When I read the book, I had been very surprised to see Mr Walsh not just write about Humphries as a journalist but to describe him, despite the circumstan­ces of an ongoing criminal investigat­ion, in one four-word sentence as: ‘A fine man too’. I recorded an interview with Mr Walsh about the book on December 15, for broadcast later that day on The Last Word on Today FM. Unprompted, Mr Walsh introduced Humphries to our conversati­on. I responded that he had brought up the subject of Humphries and that I needed to be careful as there was much being said about him at that time that was not being aired on radio or appearing in print for legal reasons.

However, we returned to Humphries later in our conversati­on. No formal charges had been made at that stage, so Humphries was, in the eyes of the law, an innocent man and for me to have said otherwise would have been to risk an action against me and the station for defamation. I had to phrase my questions carefully.

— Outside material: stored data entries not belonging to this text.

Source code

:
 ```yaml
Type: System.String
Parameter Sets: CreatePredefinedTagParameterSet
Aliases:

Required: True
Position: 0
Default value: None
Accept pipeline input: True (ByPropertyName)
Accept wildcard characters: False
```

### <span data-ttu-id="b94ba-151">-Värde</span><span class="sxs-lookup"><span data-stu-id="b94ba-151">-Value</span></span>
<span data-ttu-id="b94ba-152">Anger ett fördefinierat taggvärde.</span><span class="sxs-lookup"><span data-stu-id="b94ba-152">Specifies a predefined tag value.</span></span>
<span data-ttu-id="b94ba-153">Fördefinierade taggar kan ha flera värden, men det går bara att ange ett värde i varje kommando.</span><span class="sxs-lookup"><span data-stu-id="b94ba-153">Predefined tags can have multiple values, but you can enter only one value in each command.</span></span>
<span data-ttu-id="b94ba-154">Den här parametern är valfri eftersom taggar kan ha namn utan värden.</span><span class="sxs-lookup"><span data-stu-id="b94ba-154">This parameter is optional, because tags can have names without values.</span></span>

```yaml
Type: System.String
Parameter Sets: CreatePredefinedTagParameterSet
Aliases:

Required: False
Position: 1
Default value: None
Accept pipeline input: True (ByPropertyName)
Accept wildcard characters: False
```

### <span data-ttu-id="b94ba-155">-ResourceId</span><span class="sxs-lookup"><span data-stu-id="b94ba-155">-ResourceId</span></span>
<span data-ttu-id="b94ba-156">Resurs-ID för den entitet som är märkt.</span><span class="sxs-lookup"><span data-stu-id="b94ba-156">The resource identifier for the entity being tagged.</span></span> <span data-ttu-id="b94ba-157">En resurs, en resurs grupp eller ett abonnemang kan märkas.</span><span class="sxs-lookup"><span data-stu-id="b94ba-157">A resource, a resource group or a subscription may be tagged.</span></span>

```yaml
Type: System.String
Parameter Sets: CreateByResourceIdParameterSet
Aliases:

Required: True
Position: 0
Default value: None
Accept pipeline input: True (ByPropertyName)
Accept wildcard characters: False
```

To my astonishme­nt, Mr Walsh called him a ‘great, great man’. When I asked him how he would react if people defended Armstrong on similar grounds, he said the comparison was ‘odious’ and ‘completely inappropri­ate’. Here is just some of the praise he delivered: ‘All I am going to say is I know a damn sight more about it than most people and I believe Tom is a fine man, and in the end, that will come out and people will understand he is a fine man. And I guarantee you, anyone who knows Tom and has remained in touch with him over the last two-anda-half-years, will offer you exactly the same view that I am offering. They will have no doubts and Tom has shown himself to be a fine man through this.’

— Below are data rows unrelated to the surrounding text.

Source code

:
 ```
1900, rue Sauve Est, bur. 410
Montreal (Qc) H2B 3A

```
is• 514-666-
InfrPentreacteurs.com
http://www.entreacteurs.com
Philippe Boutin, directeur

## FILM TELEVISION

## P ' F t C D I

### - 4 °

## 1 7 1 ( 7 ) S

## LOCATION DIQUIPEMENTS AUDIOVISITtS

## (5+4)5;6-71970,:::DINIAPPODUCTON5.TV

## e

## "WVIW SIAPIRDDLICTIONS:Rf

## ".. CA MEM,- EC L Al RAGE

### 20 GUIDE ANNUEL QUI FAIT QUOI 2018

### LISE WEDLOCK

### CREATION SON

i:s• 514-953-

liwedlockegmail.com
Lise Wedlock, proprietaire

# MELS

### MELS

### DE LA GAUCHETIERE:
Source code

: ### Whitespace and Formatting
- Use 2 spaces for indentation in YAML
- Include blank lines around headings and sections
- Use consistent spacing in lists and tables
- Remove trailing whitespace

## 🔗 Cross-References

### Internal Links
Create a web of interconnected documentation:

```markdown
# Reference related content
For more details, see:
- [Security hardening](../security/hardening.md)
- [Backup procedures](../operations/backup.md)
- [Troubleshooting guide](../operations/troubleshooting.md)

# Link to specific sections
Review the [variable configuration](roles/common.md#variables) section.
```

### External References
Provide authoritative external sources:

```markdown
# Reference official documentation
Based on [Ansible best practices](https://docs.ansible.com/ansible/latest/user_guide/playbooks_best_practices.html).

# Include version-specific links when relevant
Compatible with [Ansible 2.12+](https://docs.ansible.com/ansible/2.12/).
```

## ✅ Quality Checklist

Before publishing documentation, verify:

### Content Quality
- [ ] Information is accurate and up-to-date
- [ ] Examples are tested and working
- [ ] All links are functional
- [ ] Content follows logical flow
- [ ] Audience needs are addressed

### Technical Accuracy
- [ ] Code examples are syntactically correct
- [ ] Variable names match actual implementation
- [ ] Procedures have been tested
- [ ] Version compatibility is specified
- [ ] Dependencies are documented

Yesterday, belatedly, but after his character reference had aided his friend, Mr Walsh finally condemned Humphries and offered support to the real victim. Loyalty is usually a fine trait in a friend. It is good to know that somebody will be there to protect or defend you if you are in trouble. But there are times when loyalty is badly misplaced and this was one.

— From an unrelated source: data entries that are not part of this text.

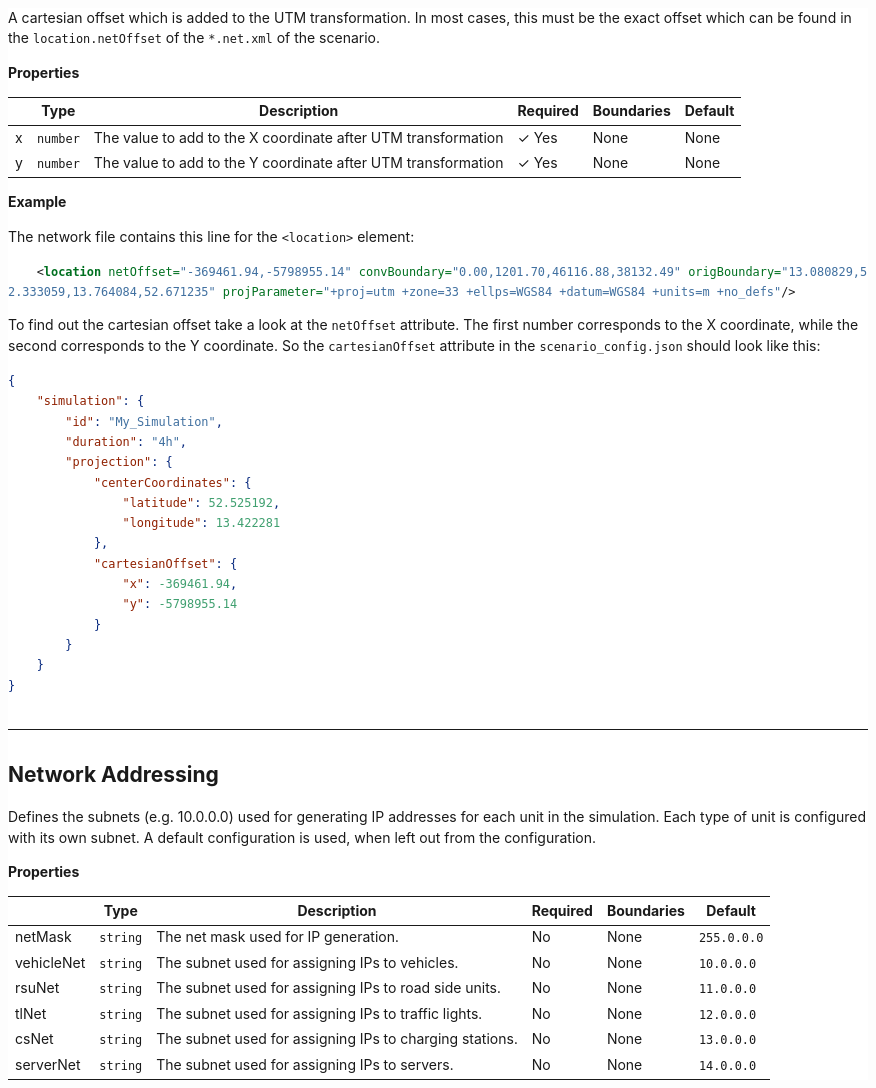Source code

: A cartesian offset which is added to the UTM transformation. In most cases, this must be the exact offset which can be found in the `location.netOffset` of the `*.net.xml` of the scenario.

**Properties**

|   |Type|Description|Required|Boundaries|Default|
|---|---|---|---|---|---|
|x|`number`|The value to add to the X coordinate after UTM transformation| &#10003; Yes|None|None|
|y|`number`|The value to add to the Y coordinate after UTM transformation| &#10003; Yes|None|None|


**Example** 

The network file contains this line for the `<location>` element:
```xml
    <location netOffset="-369461.94,-5798955.14" convBoundary="0.00,1201.70,46116.88,38132.49" origBoundary="13.080829,52.333059,13.764084,52.671235" projParameter="+proj=utm +zone=33 +ellps=WGS84 +datum=WGS84 +units=m +no_defs"/>
```
To find out the cartesian offset take a look at the `netOffset` attribute. The first number corresponds to the X coordinate,
while the second corresponds to the Y coordinate. So the `cartesianOffset` attribute in the `scenario_config.json` should look like this:
```json
{
    "simulation": {
        "id": "My_Simulation",
        "duration": "4h",
        "projection": {
            "centerCoordinates": {
                "latitude": 52.525192,
                "longitude": 13.422281
            },
            "cartesianOffset": {
                "x": -369461.94,
                "y": -5798955.14
            }
        }
    }
}
    
```
---------------------------------------
<a name="reference-network"></a>
## Network Addressing

Defines the subnets (e.g. 10.0.0.0) used for generating IP addresses for each unit in the simulation. Each type of unit is configured with its own subnet. A default configuration is used, when left out from the configuration.

**Properties**

|   |Type|Description|Required|Boundaries|Default|
|---|---|---|---|---|---|
|netMask|`string`|The net mask used for IP generation.|No|None|`255.0.0.0`|
|vehicleNet|`string`|The subnet used for assigning IPs to vehicles.|No|None|`10.0.0.0`|
|rsuNet|`string`|The subnet used for assigning IPs to road side units.|No|None|`11.0.0.0`|
|tlNet|`string`|The subnet used for assigning IPs to traffic lights.|No|None|`12.0.0.0`|
|csNet|`string`|The subnet used for assigning IPs to charging stations.|No|None|`13.0.0.0`|
|serverNet|`string`|The subnet used for assigning IPs to servers.|No|None|`14.0.0.0`|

The other man to have given a reference was former Cork hurler Dónal Óg Cusack. Having gone to ground initially, Mr Cusack subsequent­ly acknowledg­ed and apologised for his mistake, when he said last week that ‘I absolutely condemn the crimes he has committed. I cannot begin to imagine the terrible suffering of the victim. I apologise for any hurt or offence caused by my action. My intention was to help a human in a dark place who asked me for help. I showed a lack of judgment ... for which I am genuinely sorry.’

That is a pretty comprehens­ive mea culpa, but it needed to be. Last night, he resigned from the board of Sports Ireland and his position on the coaching complement of the Clare senior hurling team. That was appropriat­e, given that Humphries abused his position within the GAA and should be the end of that for Cusack, who is not the real villain here, although the role of character references on behalf on convicted criminals is now a real subject for debate, as is the issue of appropriat­ely long sentences to aid in deterrence, punishment and correction.

The criminal, however, is Humphries. He deserves that fact, and not his journalism, to be his epitaph. It is just a pity that he doesn’t have a longer time in prison ahead of him to dwell on that.